◆ **DATASET RECORDS**:

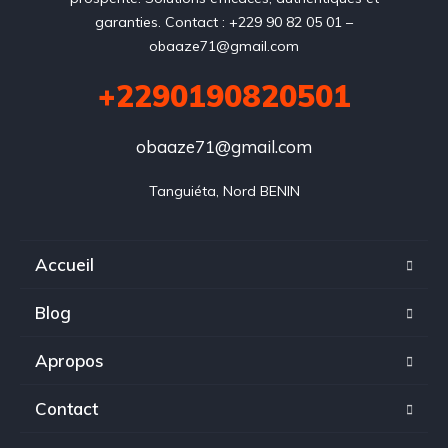
garanties. Contact : +229 90 82 05 01 –
obaaze71@gmail.com
+2290190820501
obaaze71@gmail.com
Tanguiéta, Nord BENIN
Accueil
Blog
Apropos
Contact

◆ **EXERCISE OBJECTIVE**: Set down the records exactly, without the pictures.

◆ **SOLUTION**:
garanties. Contact : +229 90 82 05 01 –
obaaze71@gmail.com
+2290190820501
obaaze71@gmail.com
Tanguiéta, Nord BENIN
Accueil
Blog
Apropos
Contact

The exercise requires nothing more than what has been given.